他睁开眼睛来,云龙白非正带着一脸讥嘲的微笑凝视着他;右嘴角微微下撇,轻蔑的说道:“你逃出我这一招,才算人物,不然的话,嘻——”他嗤之以鼻的笑了一下,倏然止住了下面说的话。
可是纵然他不说,谢铿也能体会得出话中的涵义,他一生光明磊貉,是个本色的大丈夫,如今受到这种侮辱和讥嘲,在他说来,可比死还难受,他心里仿佛有什么东西突然向喉头涌起。
于是他勉强收摄往后退的力量,哪知云龙白非也倏然停住了,手指依然不离他的穴道,脸上也依然是那种讥嘲的神情,他心一横,脚步微,竟向前扑了上去,准备不要命了。
哪知云龙白非冷冷一笑,身形如山涧里的流水那么轻盈和美妙,随着他的前扑而后退,并且冷笑着说道:“阁下就是想死,也没有这么简单,如果我不要你死,恐怕你连死都不能够哩。”
言下之意当然就是你的生命现在已经在我的手里,谢铿心头又是一阵巨痛,暗忖:“我与此人有何冤仇,他要如此做。”可是他生性倔强,什么话也不愿说出口,只得又恨恨闭起眼睛。

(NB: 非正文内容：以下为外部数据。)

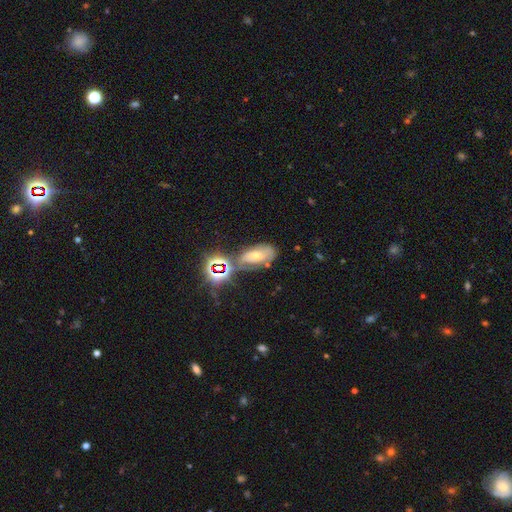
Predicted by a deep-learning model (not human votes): Smooth or featured?
  - star or artifact: 42% *
  - featured or disk: 35%
  - smooth: 23%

云龙白非少年任性,他并没有想到他所做的事对别人有什么影响,冷笑一声说:“我也不愿伤你,只是你以后自己该想想自己,可配不配当得起‘游侠’两字之誉。”话声方住,身形一旋,如鹰隼般没入迷蒙的黄土里,晃眼便消失了踪迹。
他以为自己已是宽大为怀,没有伤谢铿一根毫毛,可是他却不知道,他在人家心里留下的创伤,远比任何肉体上的创毒更厉害。
谢铿两边要穴一轻,他知道云龙白非已经远去,顿时头脑一阵晕眩,天地之间,仿佛什么都已不存在了。
他甚至连指尖都懒得动弹,这一日一夜来,他心中的波动起伏,使得他突然苍老了许多,尤其此刻,他甚至宁愿死去,也不愿继续活着,而让这种侮辱永远留在他心里。
他思潮如涌,脑海里尽是黑铁手憔悴苍老的面容和石慧娇俏甜笑的声音,他暗地谴责自己,这两人岂非都坏在自己手上,这大半也是因为他心地忠厚,换了别人,才不会有此想法。
金刚手伍伦夫和他亦是素识,可是当伍伦夫自报姓名时,他精神恍馏,竟没有十分注意,只知道有人来了,而且是在对他说话罢了。
他一肚子怒气又想出在这楞小子身上,可是当他出手时,想及自己根本已无颜再称雄江猢,这种争闲气的行为,自己若再会做,岂不是大无聊了吗?他才又硬生生将发出的力道收了回来。
他这一日来的遭遇,以及他这种内心的复杂情绪,金刚手可丝毫不知道,他缓缓的朝那具尸身走了过去,一面说道:“看这里的样子,好像刚刚土崩过后似的。”他朝谢铿询问的望了一眼。
谢铿却没有注意到,脸上仍然是一脸茫然之色。
金刚手又朝前走了两步,停在那具尸身旁边,俯首下望,突然“呀”的一声,叫了出来。
郭树伦以及方才下马的另两人,闻声一起掠了过来间:“什么事?”
金刚手却匆匆回到谢铿身侧,兴奋的说道:“那不是黑铁手吗?”
谢铿茫然的一头,金刚手满面喜容,道:“恭喜谢兄,数十年的大仇,竟然得报。”心中却一动,暗忖:“大仇得报,他应该欢喜才是,怎么却又满脸悲戚茫然之色呢?”
谢铿双眉一皱,蓦然觉得世上的人都很可厌,此时他心情太劣,已经失去了控制自己脾气的能力,一言不发,缓缓掉过头去。
金刚手当然发现他异常之态,可是他老谋深算,根本不愿意去打听别人心底的秘密,暗忖:“今日遇到他,真是我的运气,多了这样一个人,此行凶吉虽然仍未可知,但却放心得多了。”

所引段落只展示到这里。